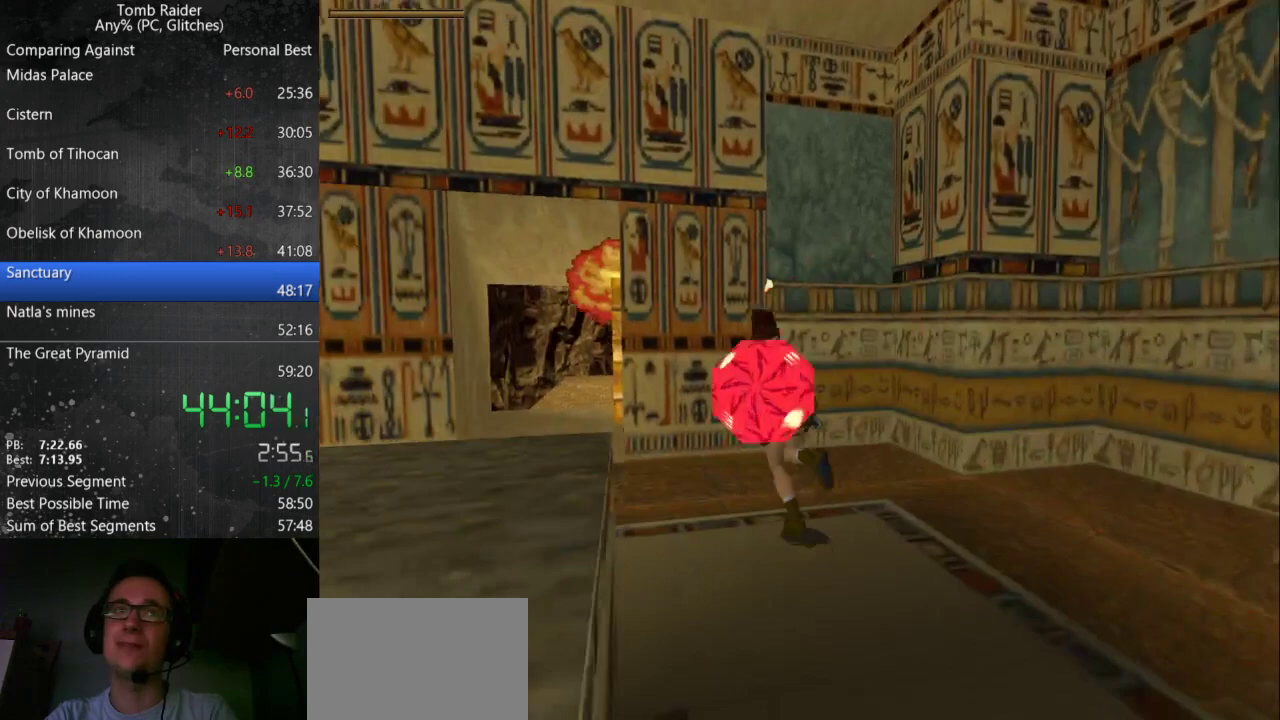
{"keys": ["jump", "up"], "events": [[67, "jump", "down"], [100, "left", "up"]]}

==

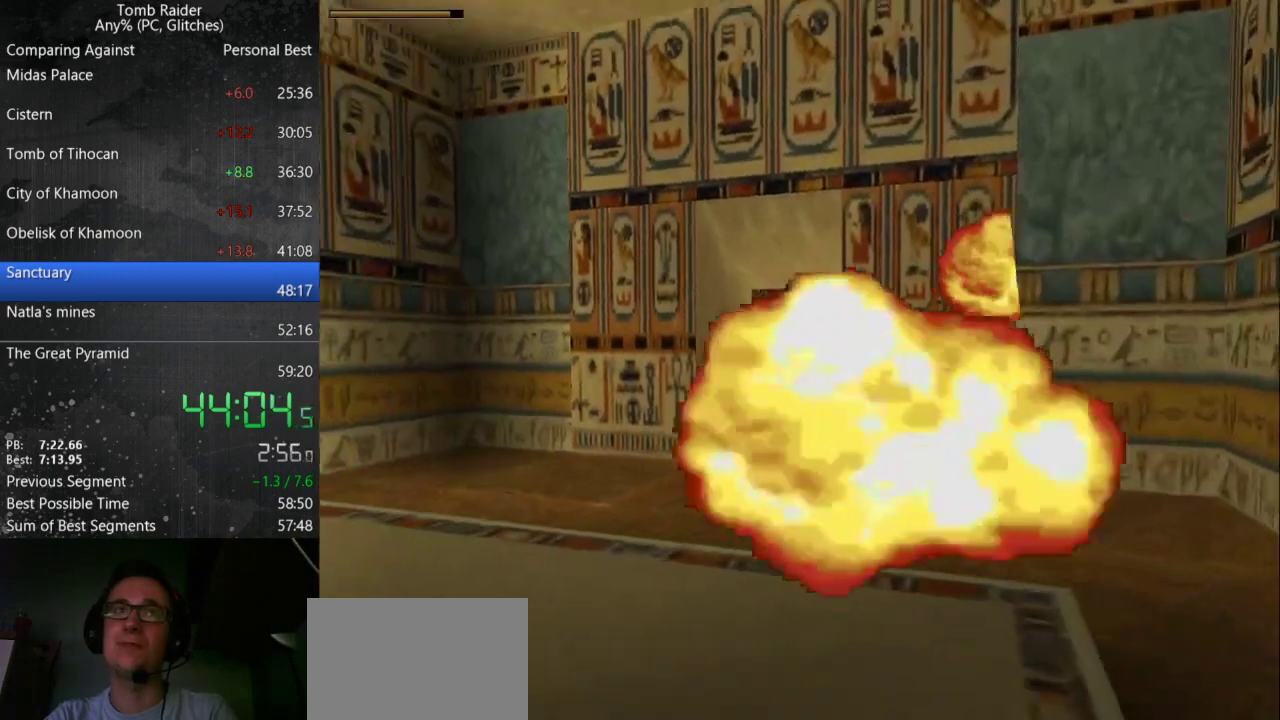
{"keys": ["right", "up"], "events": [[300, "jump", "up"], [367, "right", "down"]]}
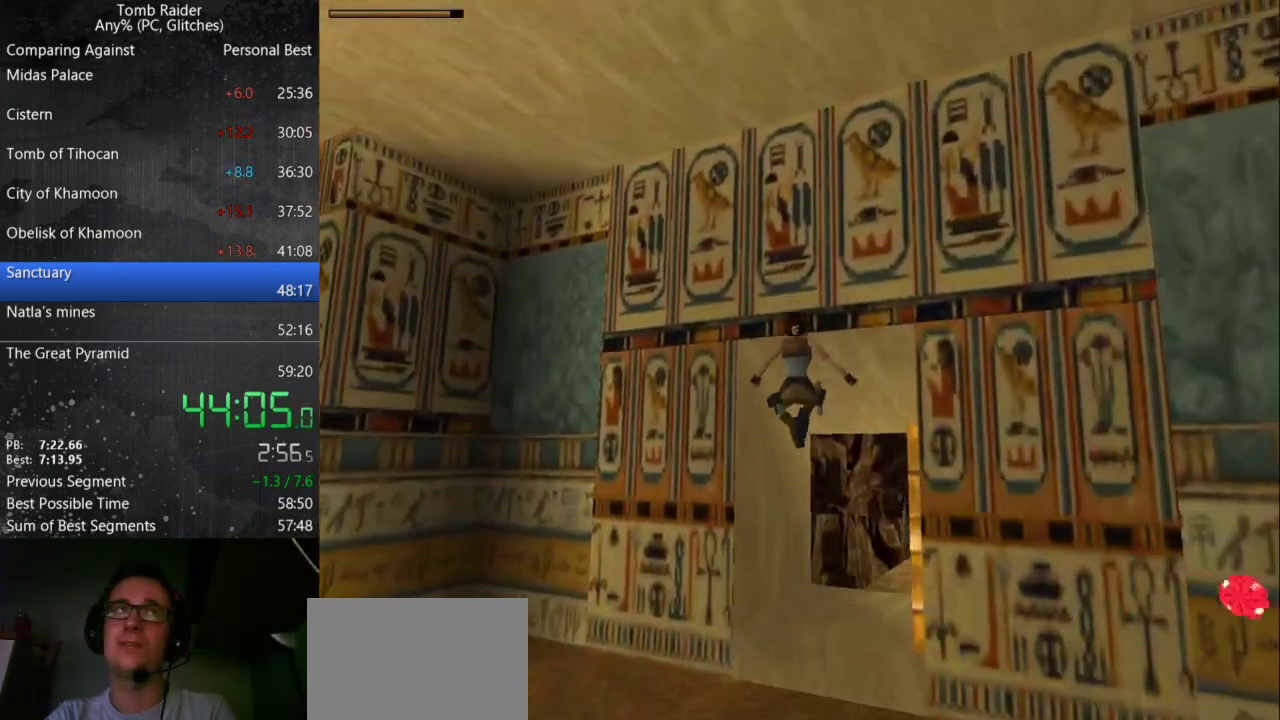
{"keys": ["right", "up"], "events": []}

Prompt | From the preceding records, count the lines where "jump" occurs and reply with the number only.

Solution below | 2